Balboa, el polizón del Pacífico



Fragmento de Balboa, el polizón del Pacífico de Fabio Martínez.

Estoy viejo, sordo, casi sin pelos y sin dientes. Por eso escribo

Reverendísimo e ilustre Cardenal de España don Fray García Jofre de Loaysa, obispo de Sigüenza, confesor de la Cesárea Majestad, Presidente del Consejo Real del Imperio Occidental de las Indias, islas y Tierra Firme de la Mar Océana:
Como es sabido por la Sacra, Católica y Real Majestad, en el año de mil quinientos catorce tuve la fortuna de hacer parte de la Gran Armada  a Castilla del Oro, comandada por Pedro Arias de Ávila, y  por algunos años interrumpidos, viví en la primera ciudad fundada en Tierra Firme; me refiero a Santa María la Antigua del Darién, llamada así por el bachiller Enciso, en honor a la virgen que se venera en Santa María la Antigua, en Sevilla, España.
Dicha experiencia, que me sacó de mi vida como cortesano del rey Fernando y sobre todo, de mi vida mundana en las cortes de España e Italia, me llevó a conocer, por otra parte, un mundo para mí hasta entonces desconocido.
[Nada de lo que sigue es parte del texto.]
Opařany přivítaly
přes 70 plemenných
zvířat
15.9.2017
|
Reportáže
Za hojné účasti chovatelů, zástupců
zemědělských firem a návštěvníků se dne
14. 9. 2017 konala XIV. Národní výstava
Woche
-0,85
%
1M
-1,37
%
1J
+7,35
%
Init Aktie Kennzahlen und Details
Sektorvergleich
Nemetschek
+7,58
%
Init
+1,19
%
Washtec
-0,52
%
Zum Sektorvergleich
Reverendísimo señor, debo reconocer que cuando en Sevilla acepté de buena gana hacer parte de esta expedición, no sabía que dicha decisión iba a desviar el cauce de mi vida como mozo y escribano de cámara al servicio del príncipe Juan, calígrafo y escritor de las comidillas y trapisondas palaciegas, y me iba a convertir, debido a mi conocimiento de primera mano, en el primer escribano de esta hermosa ciudad enclavada en el golfo de Urabá.
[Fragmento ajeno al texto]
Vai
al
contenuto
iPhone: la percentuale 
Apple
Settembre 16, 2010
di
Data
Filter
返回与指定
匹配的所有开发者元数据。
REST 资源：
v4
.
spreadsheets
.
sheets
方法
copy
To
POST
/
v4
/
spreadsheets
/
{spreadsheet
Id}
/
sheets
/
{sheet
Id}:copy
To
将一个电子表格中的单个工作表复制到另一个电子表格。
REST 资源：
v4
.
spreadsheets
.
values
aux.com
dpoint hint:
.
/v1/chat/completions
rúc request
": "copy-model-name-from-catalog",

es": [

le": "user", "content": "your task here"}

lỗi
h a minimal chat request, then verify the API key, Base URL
Digo que fui el primer escribano en dar cuenta de estas tierras no porque no hubiera habido antes otros que hablaron hasta la saciedad sobre estos parajes; valga la pena mencionar al bachiller Enciso, que vino comandando desde la isla la Española el barco en el que llegó Balboa junto con su perro Leoncico, escondido como polizón en un barril de vino; antes de su muerte, el bachiller escribió una Summa sobre esta bella y tribulada región; o las memorias que escribió Pascual de Andagoya, que debido a que sufría del mal de San Vito se la pasó vagando a todo lo largo de la costa de la Mar del Sur hasta que fundó el puerto de San Juan de la Buena Ventura.
Lo que intento aclarar en esta carta es yo que no fui como los escribanos Pedro Mártir de Anglería y López de Somarra, que nunca vinieron a estas tierras, y que se la pasaban de oídas en Sevilla escuchando las habladurías que contaban  los marineros que habían atravesado el Océano.
Digo esto porque mis trabajos en Tierra Firme no solo se dedicaron a la veeduría del oro, que fue mi oficio principal, a la escribanía de minas, del crimen y del juzgado y a la marcación del hierro de los esclavos, sino también a observar la naturaleza  de los hombres, de las plantas y de los animales.
Estas observaciones me desviaron de mis intereses como hombre de letras, pero como a Plinio, el viejo, me dieron fuerzas para escribir la Historia General y Natural de las Indias, aquí en Santo Domingo, donde vivo hace más de veinte años y donde sé que moriré.
Reverendísimo e ilustre Cardenal: estoy, viejo, sordo, casi sin pelos y sin muelas. Esta penosa situación me invita a escribirle esta carta con urgencia para contarle una vez más qué fue lo que sucedió en Santa María la Antigua del Darién, la madre de todas las conquistas del Nuevo Mundo. ¿Cuáles fueron los errores y tropelías que cometimos durante aquellos aciagos años? ¿Por qué la mano criminal de Pedrarias Dávila se ensañó en Balboa y al ensañarse en el descubridor de la Mar del Sur se volcó con todo su peso sobre la ciudad? ¿Por qué tenemos que repoblar a Santa María la Antigua del Darién?
Obispo de Sigüenza, confesor del rey Carlos V: imitando a Plinio, quiero yo en esta larga carta traer a la memoria la corta vida de Santa María para que de una vez por todas se paren las malas lenguas, la desidia y la crueldad que ha habido contra ella y contra sus hombres que la defendimos, y la rescatemos del olvido como en los tiempos en que yo tenía allí, junto con mi mujer y mis hijos, mi casa de techo de paja, de dos alas, con jardín, árboles frutales y patio interior.
La cabeza de Balboa, que aún se bambolea por el viento marino de Panamá, encarna el golpe de gracia que le dimos a esta hermosa ciudad.